Stock trades of fewer than 100 shares that have traditionally been excluded from U.S. share volume tallies are poised to be added to the count.
The New York Stock Exchange, the Nasdaq Stock Market and the Financial Industry Regulatory Authority Inc. agreed on a plan to add odd lots to official records of daily trading in individual stocks and the overall market, Colin Clark, NYSE Euronext senior vice president and representative to the CTA Operating Committee, said in an e-mailed message.
“Consolidated tape participants approved adding odd lots to the trade feed, and work is currently under way on implementing the details,” Clark said. Wayne Lee, a Nasdaq OMX Group Inc. spokesman, declined to comment. Finra spokeswoman Nancy Condon declined to comment.
Rising share prices and the spread of computer strategies have reduced the size of stock trades. The average transaction for a company in the Standard & Poor’s 500 Index has shrunk to fewer than 200 shares from about 800 a decade ago, according to data from Credit Suisse Group AG.

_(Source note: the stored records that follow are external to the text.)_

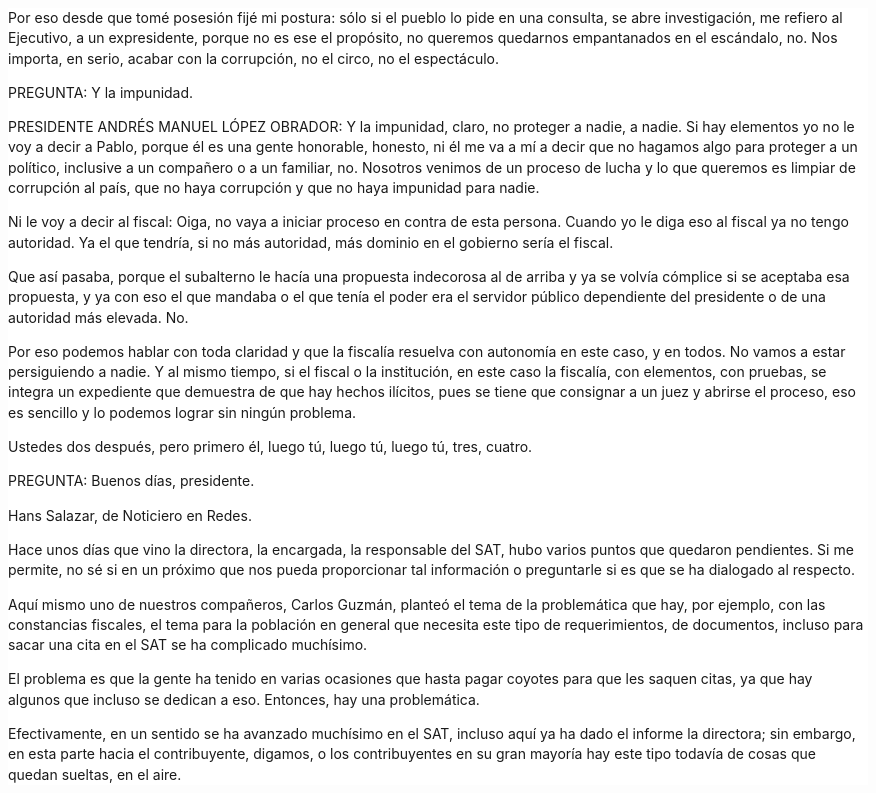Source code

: Por eso desde que tomé posesión fijé mi postura: sólo si el pueblo lo pide en
una consulta, se abre investigación, me refiero al Ejecutivo, a un
expresidente, porque no es ese el propósito, no queremos quedarnos
empantanados en el escándalo, no. Nos importa, en serio, acabar con la
corrupción, no el circo, no el espectáculo.

PREGUNTA: Y la impunidad.

PRESIDENTE ANDRÉS MANUEL LÓPEZ OBRADOR: Y la impunidad, claro, no proteger a
nadie, a nadie. Si hay elementos yo no le voy a decir a Pablo, porque él es
una gente honorable, honesto, ni él me va a mí a decir que no hagamos algo
para proteger a un político, inclusive a un compañero o a un familiar, no.
Nosotros venimos de un proceso de lucha y lo que queremos es limpiar de
corrupción al país, que no haya corrupción y que no haya impunidad para nadie.

Ni le voy a decir al fiscal: Oiga, no vaya a iniciar proceso en contra de esta
persona. Cuando yo le diga eso al fiscal ya no tengo autoridad. Ya el que
tendría, si no más autoridad, más dominio en el gobierno sería el fiscal.

Que así pasaba, porque el subalterno le hacía una propuesta indecorosa al de
arriba y ya se volvía cómplice si se aceptaba esa propuesta, y ya con eso el
que mandaba o el que tenía el poder era el servidor público dependiente del
presidente o de una autoridad más elevada. No.

Por eso podemos hablar con toda claridad y que la fiscalía resuelva con
autonomía en este caso, y en todos. No vamos a estar persiguiendo a nadie. Y
al mismo tiempo, si el fiscal o la institución, en este caso la fiscalía, con
elementos, con pruebas, se integra un expediente que demuestra de que hay
hechos ilícitos, pues se tiene que consignar a un juez y abrirse el proceso,
eso es sencillo y lo podemos lograr sin ningún problema.

Ustedes dos después, pero primero él, luego tú, luego tú, luego tú, tres,
cuatro.

PREGUNTA: Buenos días, presidente.

Hans Salazar, de Noticiero en Redes.

Hace unos días que vino la directora, la encargada, la responsable del SAT,
hubo varios puntos que quedaron pendientes. Si me permite, no sé si en un
próximo que nos pueda proporcionar tal información o preguntarle si es que se
ha dialogado al respecto.

Aquí mismo uno de nuestros compañeros, Carlos Guzmán, planteó el tema de la
problemática que hay, por ejemplo, con las constancias fiscales, el tema para
la población en general que necesita este tipo de requerimientos, de
documentos, incluso para sacar una cita en el SAT se ha complicado muchísimo.

El problema es que la gente ha tenido en varias ocasiones que hasta pagar
coyotes para que les saquen citas, ya que hay algunos que incluso se dedican a
eso. Entonces, hay una problemática.

Efectivamente, en un sentido se ha avanzado muchísimo en el SAT, incluso aquí
ya ha dado el informe la directora; sin embargo, en esta parte hacia el
contribuyente, digamos, o los contribuyentes en su gran mayoría hay este tipo
todavía de cosas que quedan sueltas, en el aire.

Adding odd lots to daily reports from the NYSE and Nasdaq will provide a clearer picture of the U.S. stock market, according to Maureen O’Hara, a finance professor at Cornell University who has studied the issue. The data will only be used for volume and will not be included in price information.
“The reality of odd lots is that they’re not odd anymore, and that’s the problem,” O’Hara said in a June 20 telephone interview. “They’re numerous. The numbers have pushed regulators and exchanges to recognize what everybody already knows.”
While putting smaller trades in the official count will raise the daily volume, it won’t come close to pushing tallies back toward levels of several years ago. In the second half of 2008, about 10 billion shares were traded each day on all U.S. exchanges. In the first half of this year, the figure was about 6.4 billion, according to data compiled by Bloomberg.
Cornell’s O’Hara, together with Chen Yao and Mao Ye of the University of Illinois, published a paper in 2011 which estimated that excluding odd lots meant 4 percent of stock trading volume was omitted. After updating their data ahead of publication in a forthcoming issue of the Journal of Finance, the authors say that figure is 4.9 percent.
The new data covered 120 Nasdaq-listed stocks from Jan. 1, 2011, through the end of November that same year. The research found that nearly 53 percent of Google Inc. trades were for fewer than 100 shares, making up 23 percent of Google’s trading volume over the period. Roughly 38 percent of Apple Inc. trades were odd lots, according to the updated paper.
O’Hara said that on average about 24 percent of a stock’s trades fell below the 100-share threshold.
Higher prices for individual stocks are one reason odd lots have increased. Stock splits have diminished in recent years and that, combined with a rising market, has sent the average share price for S&P 500 companies to about $65, from $35 a decade ago, according to data compiled by Bloomberg. Google shares are trading for $865 each, while Apple stock is at about $400.
Odd-lot trading has increased partly because buying 100-share blocks of shares such as Google and Apple is too expensive for many individuals, and partly because of the rise of algorithmic trading, O’Hara said.